(TEXT PROVIDED):
Every few years a new technique comes along that changes the way we fish on the West Coast. Interestingly however, many of these “new”
technique are really not new. They have been fished all over the world for years, but we, at times, have been slow to adopt
them. While some of our angling cadre may be eager to try new things, others are stuck in their old, traditional ways.
The ones on the cutting edge of new techniques are the ones who ride the wave of awe (or jealousy) for their stunning posts on Instagram and Facebook. For those on the envious side of the harbor, the posts are made worse when you’re sporting catches made the same time you
were out. It’s frustrating when you just can’t figure out what those guys are doing. Clearly, you can’t sit on your past successes. If you don’t want to be victimized by the kings of social media, you’re going to need an arsenal of methods when you head to the bluefin grounds.

(GIVEN REQUEST 1):
Gather every line in the records that contains the string "kern" and copy each one out.
(GIVEN REQUEST 2):
Pick up the passage on West Coast fishing techniques after its final sentence and write the next few sentences.
The records and the passage on West Coast fishing come from unrelated sources.

(EXERCISE DATA):
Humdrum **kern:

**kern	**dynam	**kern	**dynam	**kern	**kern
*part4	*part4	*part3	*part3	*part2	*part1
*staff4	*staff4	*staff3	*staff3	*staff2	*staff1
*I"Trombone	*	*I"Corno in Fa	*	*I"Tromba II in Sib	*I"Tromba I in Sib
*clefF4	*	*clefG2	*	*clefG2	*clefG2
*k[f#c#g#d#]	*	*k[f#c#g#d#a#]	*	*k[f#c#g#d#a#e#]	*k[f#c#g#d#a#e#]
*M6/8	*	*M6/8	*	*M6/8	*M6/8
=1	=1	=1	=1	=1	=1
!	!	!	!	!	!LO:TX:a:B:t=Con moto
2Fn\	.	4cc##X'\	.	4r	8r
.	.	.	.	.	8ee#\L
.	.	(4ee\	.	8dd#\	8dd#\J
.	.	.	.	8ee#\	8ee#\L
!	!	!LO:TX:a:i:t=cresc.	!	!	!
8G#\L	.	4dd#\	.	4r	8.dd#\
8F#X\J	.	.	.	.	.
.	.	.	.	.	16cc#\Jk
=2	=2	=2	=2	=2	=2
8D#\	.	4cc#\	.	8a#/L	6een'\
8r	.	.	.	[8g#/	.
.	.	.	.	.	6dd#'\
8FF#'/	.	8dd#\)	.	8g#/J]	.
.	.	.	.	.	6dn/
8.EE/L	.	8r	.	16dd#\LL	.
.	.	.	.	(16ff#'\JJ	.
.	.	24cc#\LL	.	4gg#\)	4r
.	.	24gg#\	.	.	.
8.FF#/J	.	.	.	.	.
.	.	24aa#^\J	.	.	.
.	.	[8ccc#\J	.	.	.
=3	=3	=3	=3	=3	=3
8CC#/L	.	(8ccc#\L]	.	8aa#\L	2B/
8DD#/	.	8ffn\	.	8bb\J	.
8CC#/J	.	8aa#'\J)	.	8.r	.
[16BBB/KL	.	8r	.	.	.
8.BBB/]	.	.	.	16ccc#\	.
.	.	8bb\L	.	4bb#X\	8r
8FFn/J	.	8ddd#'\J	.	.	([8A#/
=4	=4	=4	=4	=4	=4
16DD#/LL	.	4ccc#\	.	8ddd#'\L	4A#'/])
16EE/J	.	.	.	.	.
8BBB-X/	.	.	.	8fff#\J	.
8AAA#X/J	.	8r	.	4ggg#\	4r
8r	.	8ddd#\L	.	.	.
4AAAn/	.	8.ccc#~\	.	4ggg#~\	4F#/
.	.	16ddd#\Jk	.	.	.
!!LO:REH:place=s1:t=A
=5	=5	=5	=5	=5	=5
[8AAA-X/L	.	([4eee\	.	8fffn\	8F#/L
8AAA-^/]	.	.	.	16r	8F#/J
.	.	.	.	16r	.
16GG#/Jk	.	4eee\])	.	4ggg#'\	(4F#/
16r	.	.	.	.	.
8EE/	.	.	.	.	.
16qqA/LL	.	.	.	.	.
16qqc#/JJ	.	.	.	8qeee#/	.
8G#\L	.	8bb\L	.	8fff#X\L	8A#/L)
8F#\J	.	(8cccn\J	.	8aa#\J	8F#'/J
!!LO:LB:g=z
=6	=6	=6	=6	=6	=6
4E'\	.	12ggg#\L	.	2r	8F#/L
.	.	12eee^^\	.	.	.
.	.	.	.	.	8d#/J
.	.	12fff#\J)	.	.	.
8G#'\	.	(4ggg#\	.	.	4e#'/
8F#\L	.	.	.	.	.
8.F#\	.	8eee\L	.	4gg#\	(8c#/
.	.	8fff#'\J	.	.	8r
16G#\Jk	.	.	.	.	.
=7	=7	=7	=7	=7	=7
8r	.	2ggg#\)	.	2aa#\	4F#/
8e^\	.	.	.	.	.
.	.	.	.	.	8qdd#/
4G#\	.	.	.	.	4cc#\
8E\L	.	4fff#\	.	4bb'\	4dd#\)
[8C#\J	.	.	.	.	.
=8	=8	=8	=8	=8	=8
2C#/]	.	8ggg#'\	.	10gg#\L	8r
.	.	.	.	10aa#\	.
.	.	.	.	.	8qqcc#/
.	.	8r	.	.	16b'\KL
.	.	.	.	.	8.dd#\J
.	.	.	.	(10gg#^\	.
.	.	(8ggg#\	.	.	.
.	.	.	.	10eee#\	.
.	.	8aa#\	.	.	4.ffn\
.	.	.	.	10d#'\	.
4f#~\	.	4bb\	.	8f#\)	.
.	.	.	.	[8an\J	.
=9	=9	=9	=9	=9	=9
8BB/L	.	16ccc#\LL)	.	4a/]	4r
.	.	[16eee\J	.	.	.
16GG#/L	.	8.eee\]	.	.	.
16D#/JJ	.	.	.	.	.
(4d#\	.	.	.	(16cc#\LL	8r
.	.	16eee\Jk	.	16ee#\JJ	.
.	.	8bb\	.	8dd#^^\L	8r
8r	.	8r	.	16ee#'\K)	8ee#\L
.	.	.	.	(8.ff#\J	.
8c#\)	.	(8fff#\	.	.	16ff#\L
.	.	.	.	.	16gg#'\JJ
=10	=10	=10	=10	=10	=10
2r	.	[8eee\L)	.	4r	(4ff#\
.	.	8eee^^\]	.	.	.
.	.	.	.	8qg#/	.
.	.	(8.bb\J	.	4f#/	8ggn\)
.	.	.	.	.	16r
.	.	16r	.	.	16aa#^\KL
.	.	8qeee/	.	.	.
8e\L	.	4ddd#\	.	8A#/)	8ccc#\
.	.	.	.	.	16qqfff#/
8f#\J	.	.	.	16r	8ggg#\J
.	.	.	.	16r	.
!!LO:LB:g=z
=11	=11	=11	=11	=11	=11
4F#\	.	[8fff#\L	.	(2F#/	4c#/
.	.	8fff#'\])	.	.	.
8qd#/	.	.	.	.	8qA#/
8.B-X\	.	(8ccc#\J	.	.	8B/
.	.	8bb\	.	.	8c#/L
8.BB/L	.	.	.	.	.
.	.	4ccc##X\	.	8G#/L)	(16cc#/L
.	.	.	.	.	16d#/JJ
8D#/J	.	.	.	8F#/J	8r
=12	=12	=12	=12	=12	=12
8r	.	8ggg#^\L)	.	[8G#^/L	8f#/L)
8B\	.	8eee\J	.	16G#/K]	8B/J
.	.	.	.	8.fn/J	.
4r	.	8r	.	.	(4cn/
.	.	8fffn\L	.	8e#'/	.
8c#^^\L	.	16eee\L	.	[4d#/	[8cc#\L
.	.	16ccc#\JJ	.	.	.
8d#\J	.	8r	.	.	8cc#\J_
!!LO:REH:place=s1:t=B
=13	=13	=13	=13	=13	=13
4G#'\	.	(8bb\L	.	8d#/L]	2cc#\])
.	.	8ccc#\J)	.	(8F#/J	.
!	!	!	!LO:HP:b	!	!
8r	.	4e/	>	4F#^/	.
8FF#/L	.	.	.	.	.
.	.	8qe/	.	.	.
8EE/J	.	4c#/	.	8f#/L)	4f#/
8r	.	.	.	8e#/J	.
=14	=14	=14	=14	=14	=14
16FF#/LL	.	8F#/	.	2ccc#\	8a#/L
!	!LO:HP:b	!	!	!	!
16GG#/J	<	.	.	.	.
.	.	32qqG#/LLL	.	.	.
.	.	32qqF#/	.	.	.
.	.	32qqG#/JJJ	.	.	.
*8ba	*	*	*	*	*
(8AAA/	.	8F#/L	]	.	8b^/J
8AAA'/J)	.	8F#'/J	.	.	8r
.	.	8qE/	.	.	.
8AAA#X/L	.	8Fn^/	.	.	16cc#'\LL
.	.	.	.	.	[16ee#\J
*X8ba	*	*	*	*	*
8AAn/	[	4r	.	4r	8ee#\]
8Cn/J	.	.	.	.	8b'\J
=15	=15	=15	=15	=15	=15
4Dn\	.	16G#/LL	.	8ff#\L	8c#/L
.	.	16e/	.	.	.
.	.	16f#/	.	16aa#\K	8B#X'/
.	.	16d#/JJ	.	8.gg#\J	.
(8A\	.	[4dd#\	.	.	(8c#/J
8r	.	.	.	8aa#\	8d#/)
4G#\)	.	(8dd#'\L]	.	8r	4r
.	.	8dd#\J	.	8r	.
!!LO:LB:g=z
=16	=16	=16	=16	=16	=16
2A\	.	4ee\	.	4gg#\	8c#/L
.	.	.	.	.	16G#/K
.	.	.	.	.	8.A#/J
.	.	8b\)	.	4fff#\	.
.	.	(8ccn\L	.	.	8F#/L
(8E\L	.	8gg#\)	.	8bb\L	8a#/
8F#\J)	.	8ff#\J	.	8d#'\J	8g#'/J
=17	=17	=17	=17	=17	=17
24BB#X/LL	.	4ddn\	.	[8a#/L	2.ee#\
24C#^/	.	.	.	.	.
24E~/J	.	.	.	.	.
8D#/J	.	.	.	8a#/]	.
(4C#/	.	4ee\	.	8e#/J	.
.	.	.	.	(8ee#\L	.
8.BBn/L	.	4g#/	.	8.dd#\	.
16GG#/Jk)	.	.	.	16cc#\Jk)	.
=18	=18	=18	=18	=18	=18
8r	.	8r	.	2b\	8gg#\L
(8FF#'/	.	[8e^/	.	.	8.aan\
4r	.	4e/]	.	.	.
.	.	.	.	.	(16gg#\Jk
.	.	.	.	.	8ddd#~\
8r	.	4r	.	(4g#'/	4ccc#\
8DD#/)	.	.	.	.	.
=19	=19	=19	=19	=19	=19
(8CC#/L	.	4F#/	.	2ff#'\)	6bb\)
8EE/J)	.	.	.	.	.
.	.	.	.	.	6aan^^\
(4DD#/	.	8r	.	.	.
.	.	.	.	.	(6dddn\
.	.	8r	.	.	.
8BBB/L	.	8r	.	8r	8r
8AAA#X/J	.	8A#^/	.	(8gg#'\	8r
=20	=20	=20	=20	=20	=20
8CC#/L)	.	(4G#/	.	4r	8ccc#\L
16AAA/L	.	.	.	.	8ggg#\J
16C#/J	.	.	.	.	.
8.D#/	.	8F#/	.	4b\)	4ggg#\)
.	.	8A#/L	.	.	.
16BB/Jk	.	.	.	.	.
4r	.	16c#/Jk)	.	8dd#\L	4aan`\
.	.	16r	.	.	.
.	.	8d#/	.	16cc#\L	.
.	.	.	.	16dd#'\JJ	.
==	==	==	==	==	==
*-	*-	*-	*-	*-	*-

(TASK ANSWER 1):
Humdrum **kern:
**kern	**dynam	**kern	**dynam	**kern	**kern

(TASK ANSWER 2):
The World Is Your Tackle Box In my years of testing many of the world’s fisheries, I have been exposed to some interesting techniques. Yet, it’s what you do with the techniques you learn that really matters. One of those would be utilizing downriggers for trolling live baits when
big tuna are deep and won’t come up to eat. I encountered this technique in Puerto Vallarta in the early 2000’s. When the big bluefin showed but wouldn’t bite, we got them on the downrigger.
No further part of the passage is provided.